Crítica publicada em  O Globo
Por Clovis Levi – Rio de Janeiro – 05.09.1981

Barra

Sonhos e varinhas de condão 

Em 1949, Pernambuco de Oliveira e Pedro Veiga escreveram A Revolta dos Brinquedos, peça que, durante muitos anos, foi uma espécie de clássico do teatro infantil. Como consequência, a ideia de brinquedos que ganham vida à noite, quando todos dormem, vem sendo explorada no correr dos anos. Como vem sendo exageradamente explorada a ideia de que, no final da peça, nada daquilo aconteceu e foi tudo um sonho. Foi em cima dessas duas ideias já bastantes gastas que Regina Lopes escreveu o seu Esta Noite Você Pode Ser Qualquer Coisa, em cartaz no Teatro da Galeria. Ao se fazer um estudo da dramaturgia universal nota-se que são raras as ideias novas o que vale é a profundidade ou originalidade de se desenvolver um tema já tantas vezes utilizado. É isso que torna uma peça melhor do que a outra, mesmo que tratem do mesmo assunto. No caso de Esta Noite Você Pode Ser Qualquer Coisa percebe-se que a autora precisa trabalhar mais a sua “carpintaria” teatral, pois o texto não consegue se sustentar muito em termos de estrutura. Em relação às ideias lançadas, há alguns pontos que merecem discussão. A trajetória de “Aninha”, uma menina passiva, que vive uma experiência em que o mal vence sempre e de quem ela sempre foge, até que resolve enfrentá-lo e vencê-lo, mostra, de modo positivo, que o mal maior nem sempre está fora de nós, mas dentro (nossos fantasmas, nossos medos, nossos “mascarados”). Porem, quando ao final tudo vira um sonho, fica latente a possibilidade de se levar para casa o recado de que só vencemos nossos medos nos sonhos. Da mesma forma, a caminhada de “Aninha”, no sentido de seu crescimento, fica muito esvaziada a partir do momento em que todas as situações de conflito nas quais ela se vê envolvida não são resolvidas através do crescimento interior do personagem e sim através da varinha mágica. E, por fim, é extremamente discutível a posição inicial de “Aninha”, que demonstra seu desejo de deixar de ser menina para se transformar em boneco a fim de ter uma folga no esquema repressivo em que vivia. Ora, se uma pessoa não quer ser reprimida é porque tem, dentro de si, o desejo de dirigir sua vida com autonomia. E o pior exemplo para um personagem autônomo esta exatamente num boneco.

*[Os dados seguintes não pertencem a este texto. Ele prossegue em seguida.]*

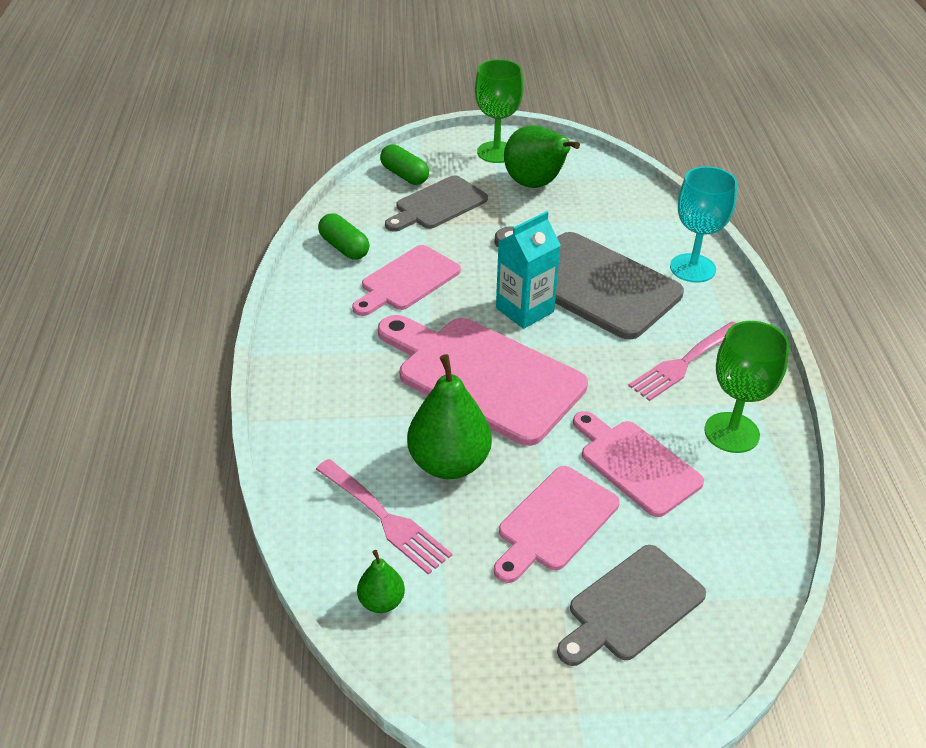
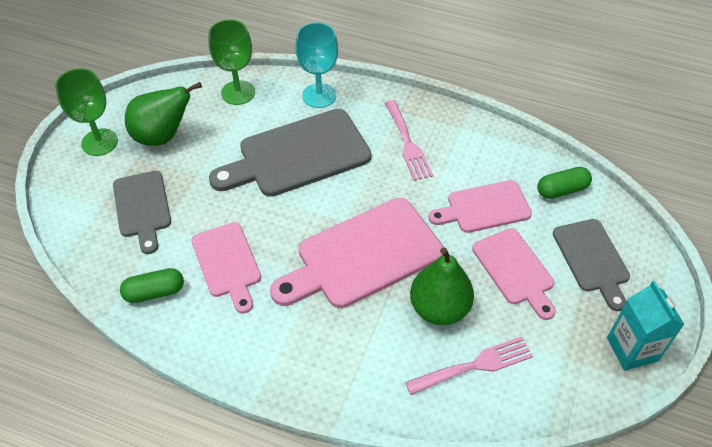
camera: 65 degrees left, 10 degrees up
(381, 601) = (546, 392): green pear -> none
(404, 175) = (83, 215): green capsule -> green capsule (562, 190)
(524, 310) = (307, 204): turquoise carton -> turquoise carton (632, 349)
(731, 432) = (478, 150): green goblet -> green goblet (238, 93)

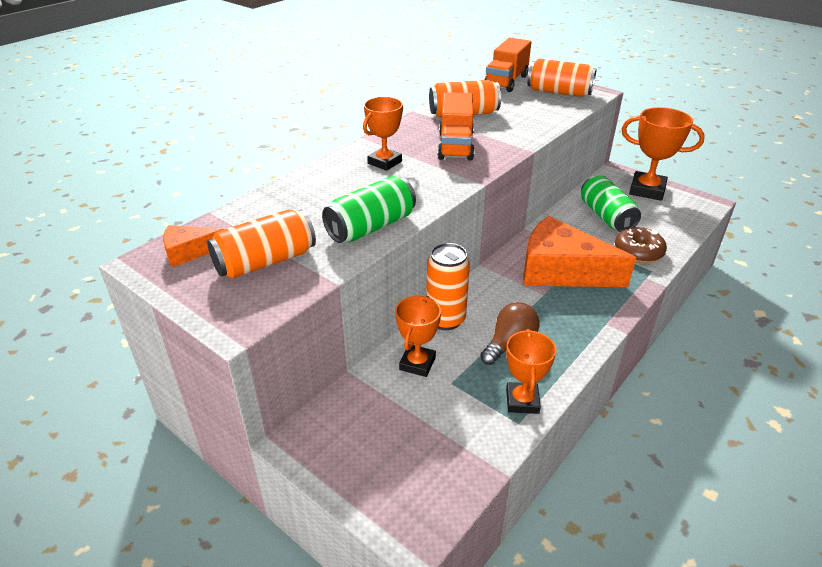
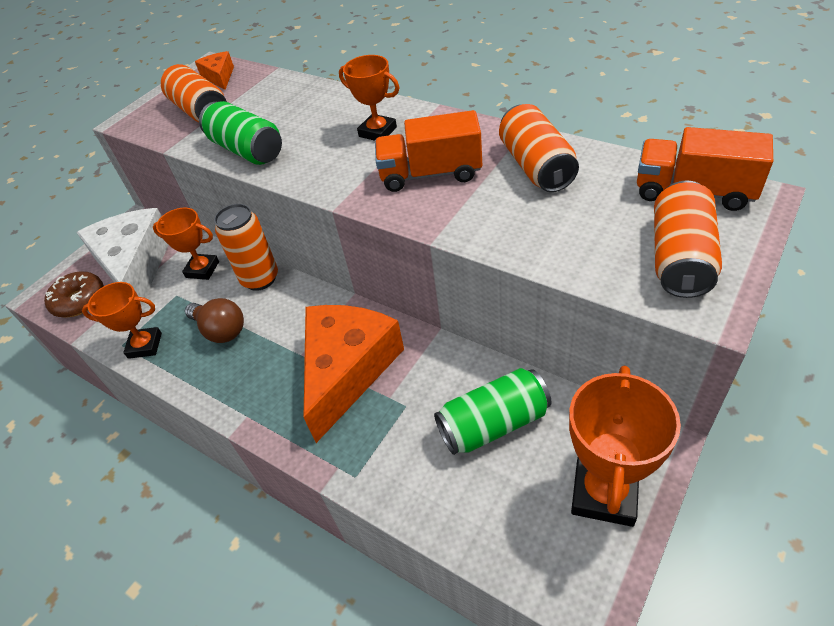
camera: 90 degrees right, 10 degrees up
(388, 428) = (135, 265): none -> white cheese
(638, 251) = (401, 462): brown donut -> brown donut (79, 300)

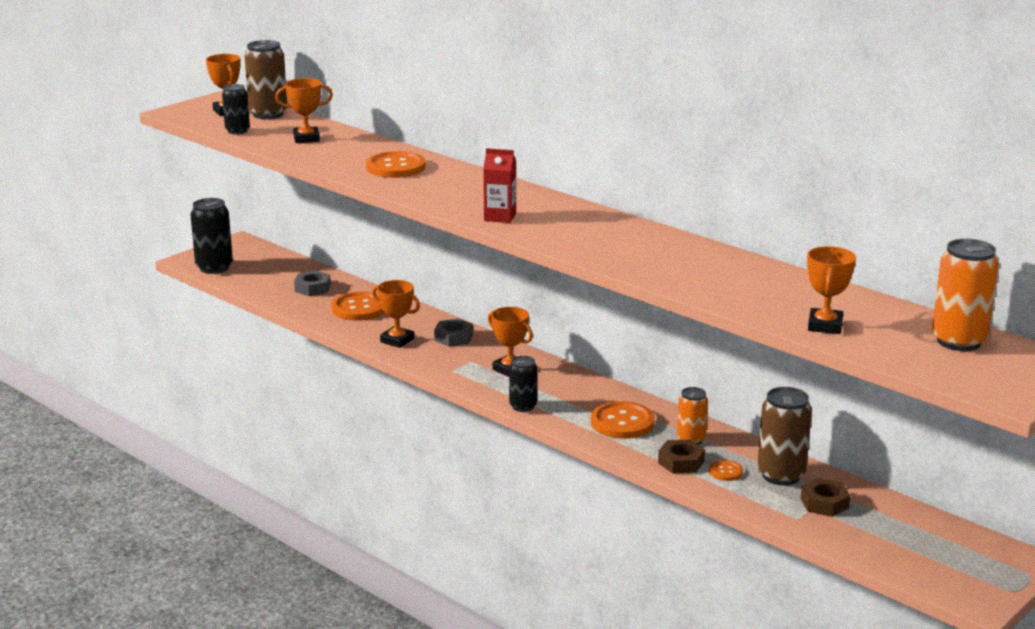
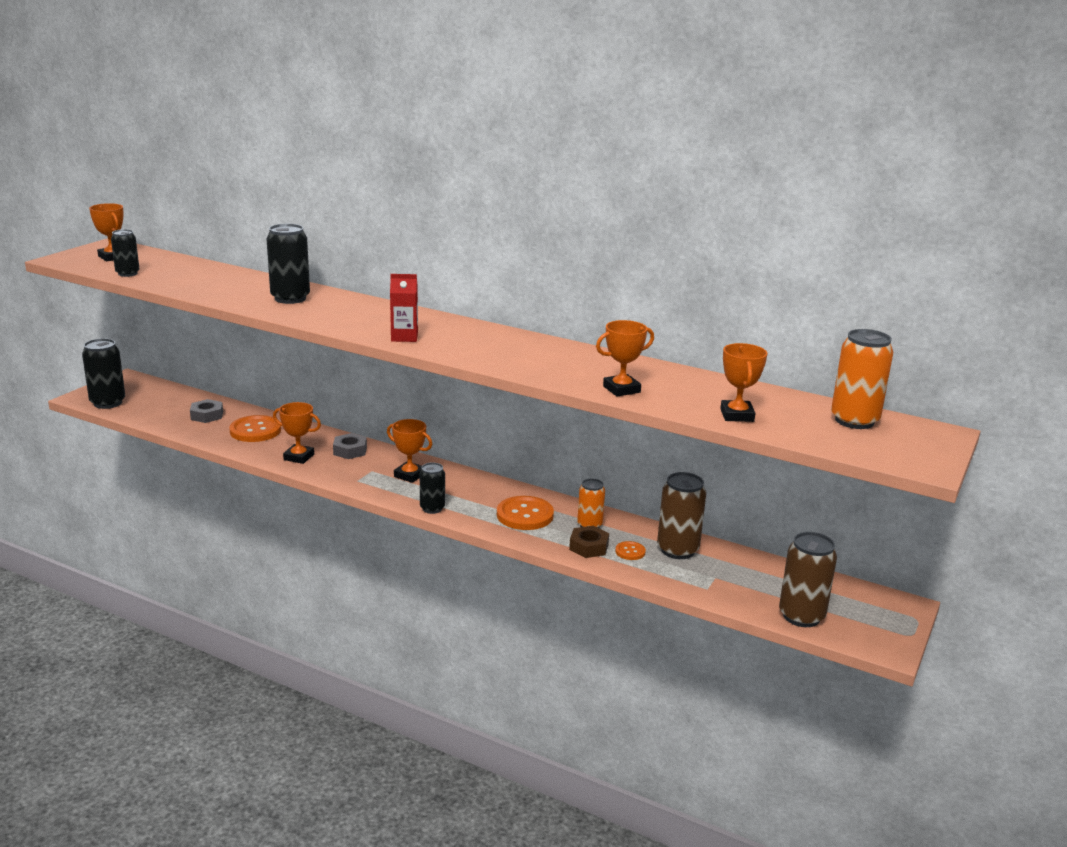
camera: 15 degrees left, 0 degrees up
(268, 114) = (153, 258): brown can -> brown can (801, 616)
(306, 139) = (197, 277): orange trophy -> orange trophy (621, 389)
(395, 167) = (290, 298): orange button -> black can
(824, 503) = (724, 572): brown nut -> none

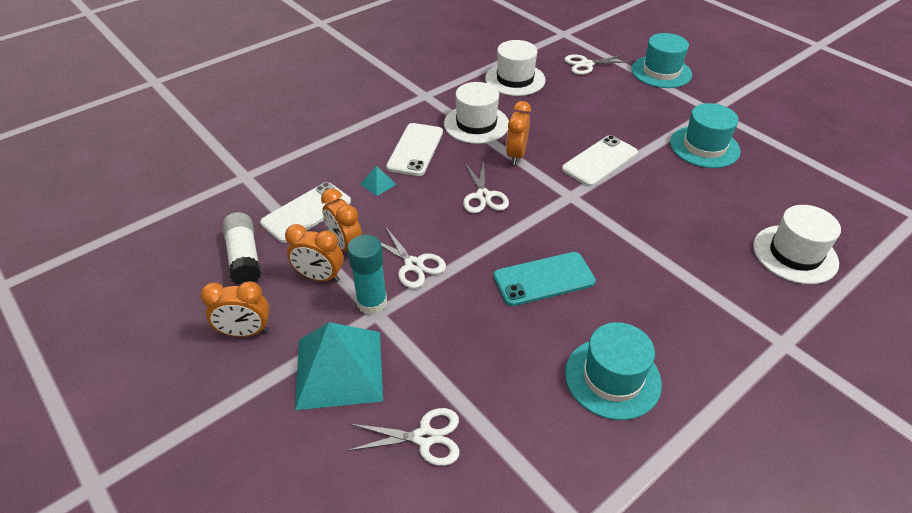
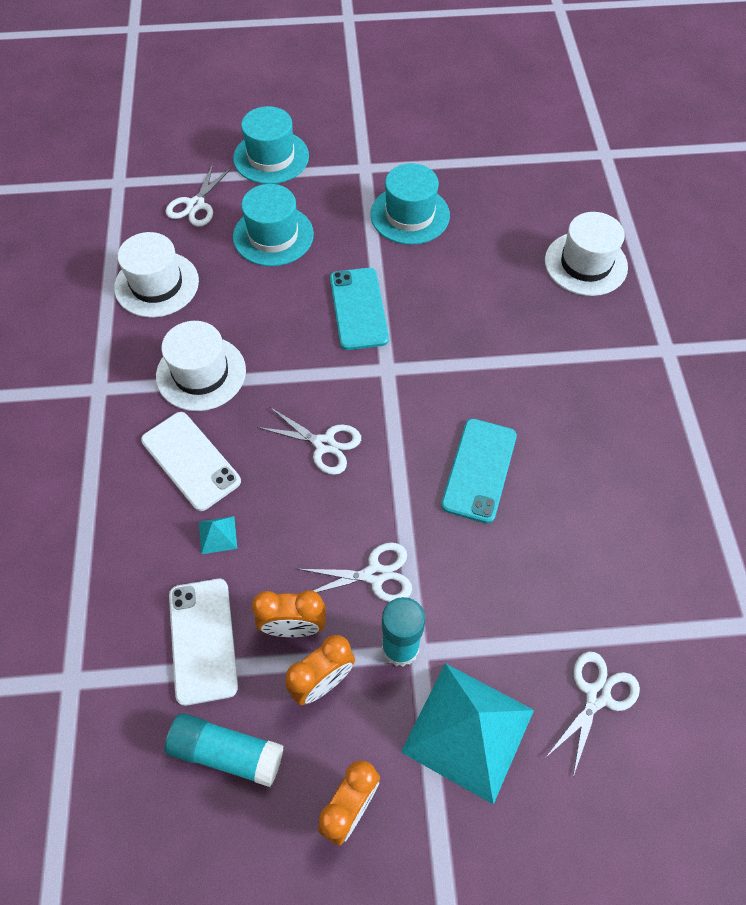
camera: 55 degrees left, 15 degrees up
(244, 257) = (226, 752): white glue stick -> turquoise glue stick
(516, 155) = (286, 372): orange clock -> none
(600, 161) = (358, 308): white phone -> turquoise phone
(612, 378) = (625, 497): turquoise hat -> turquoise hat (273, 236)

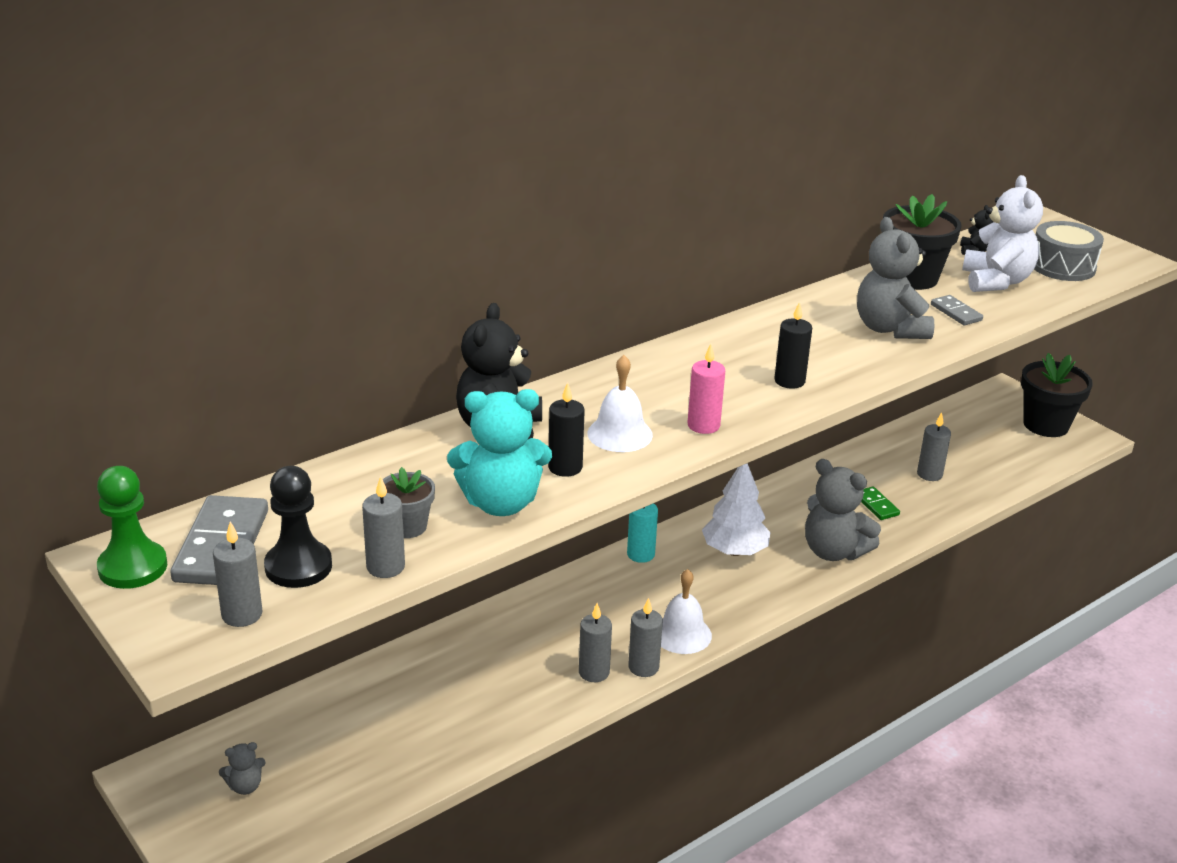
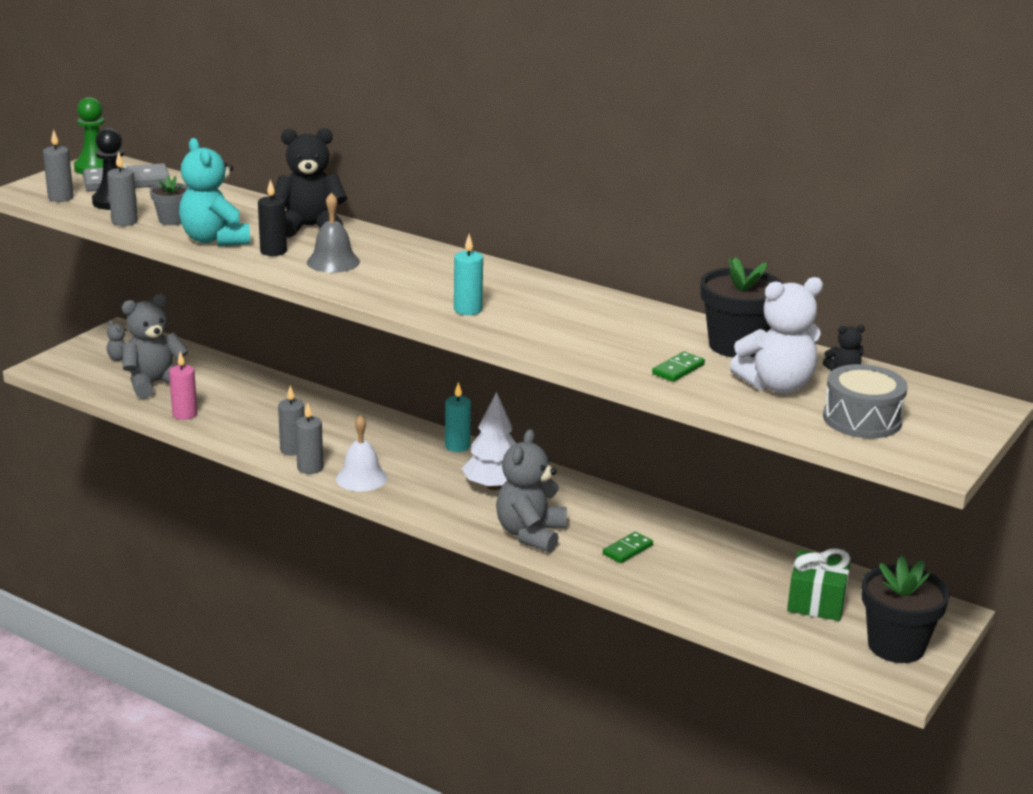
camera: 70 degrees right, 5 degrees down
(619, 434) = (333, 262): white bell -> grey bell
(703, 425) = (367, 286): pink candle -> pink candle (185, 414)
(789, 381) = (468, 310): black candle -> turquoise candle
(889, 329) = (609, 342): grey teddy bear -> grey teddy bear (154, 384)
(929, 474) = (713, 575): grey candle -> none
(956, 312) = (678, 369): grey domino -> green domino
(979, 439) = (816, 602): none -> green gift

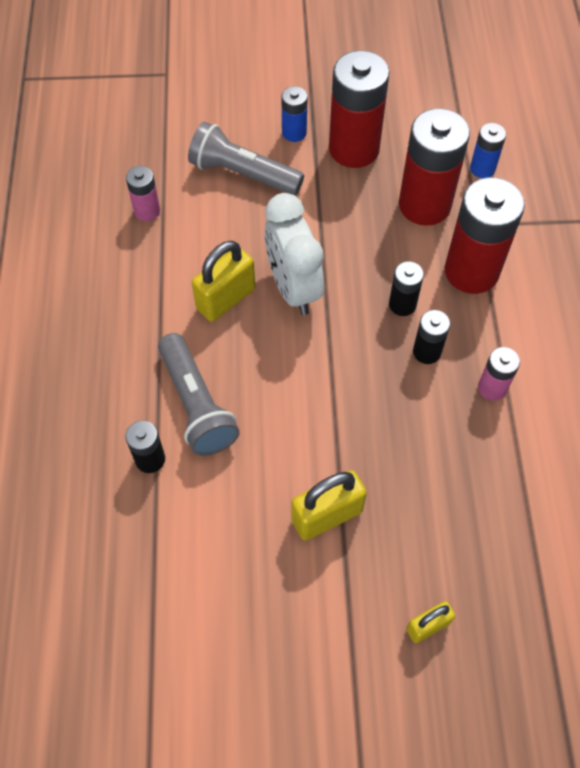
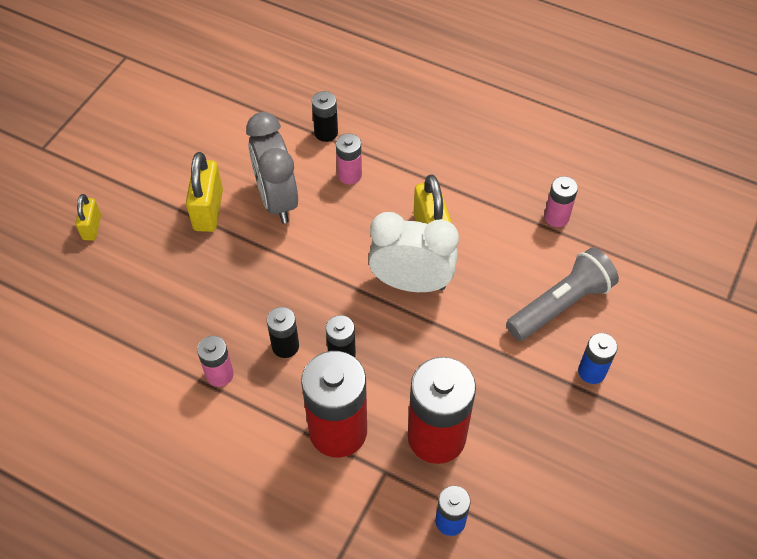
camera: 120 degrees right, 5 degrees down
(196, 404) = (349, 175): grey flashlight -> pink battery
(271, 455) = (277, 200): none -> grey clock
(354, 149) = (542, 413): red battery -> none

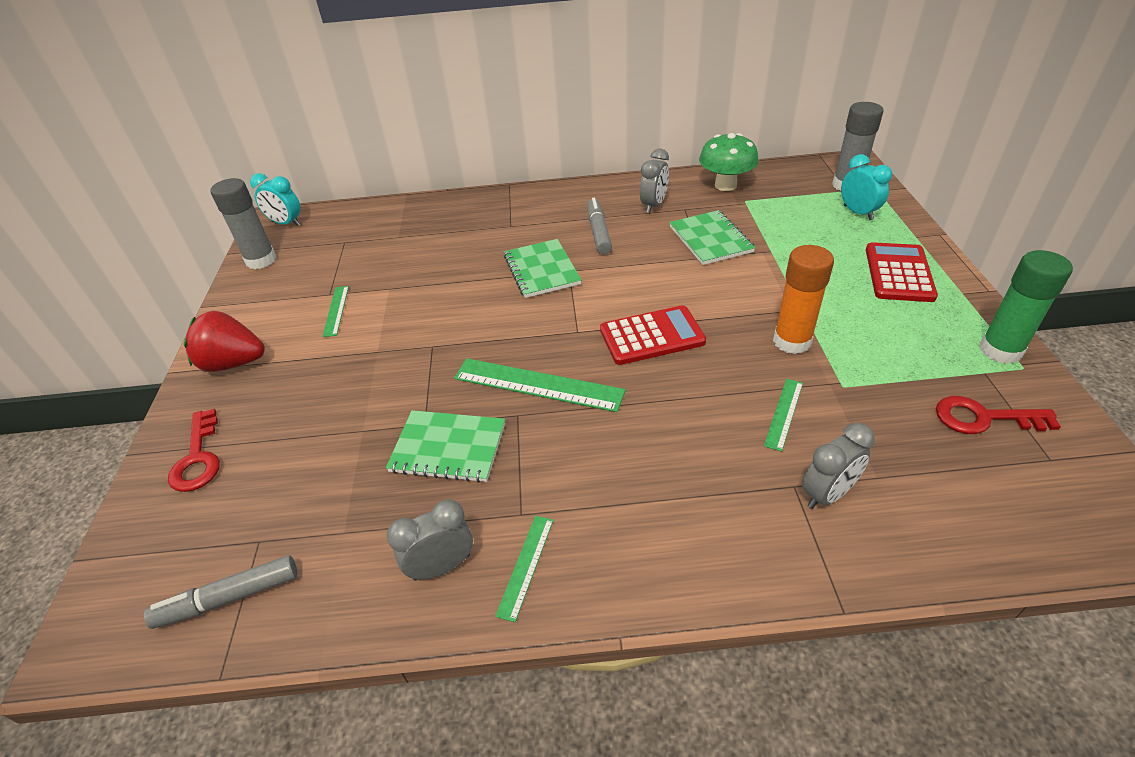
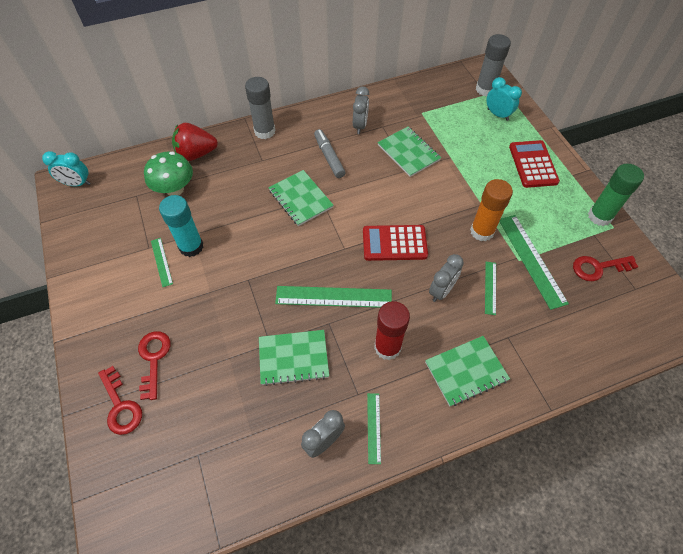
camera: 20 degrees left, 15 degrees up
(229, 598) = (198, 497): grey marker -> none
(233, 363) = (104, 323): red strawberry -> red strawberry (196, 154)
(261, 260) = (75, 224): grey glue stick -> grey glue stick (264, 131)
(268, 413) = (154, 359): none -> red key
(380, 300) = (191, 247): none -> turquoise glue stick
(591, 461) = (387, 347): none -> red glue stick
(652, 336) = (394, 243): red calculator -> red calculator turned 150 degrees counterclockwise
(706, 519) = (466, 371): none -> green notebook
(725, 185) = (404, 100): green mushroom -> green mushroom (175, 189)
(827, 494) = (527, 338): grey clock -> grey clock (441, 291)
(865, 389) = (531, 260): none -> green ruler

A criança, entretanto, na maioria das vezes, está mais interessada no que vê do que no que ouve. Por isso, a direção dos espetáculos pode, muitas vezes, tornar interessante um texto com problemas. Neste caso, entretanto, isso não ocorre. A direção, da própria autora, é muito repetitiva, com insistência em cenas em que os bonecos dançam. E sem que tais números musicais sejam suficientemente expressivos, com criativa coreografia etc. O espetáculo acaba nem contando uma historinha interessante, nem trazendo ao espectador um clima envolvente, nem mostrando cenas que, mesmo isoladamente, tenham valor específico. Desta forma, a encenação fica monótona. (a diretora poderia se exercitar um pouco mais na noção de “tempo”). O elenco, bastante jovem, tem altos e baixos, mas de um modo geral, os atores dão conta do recado. Uma sugestão final: mudem o figurino da personagem principal “Aninha”, como criança, está difícil de acreditar: a roupa parece ampliar ainda mais o tamanho da atriz; e como fada o visual de “Aninha” está mais próximo de uma cozinheira. Uma simples modificação pode melhorar bastante o visual do personagem que, além do mais, é o principal.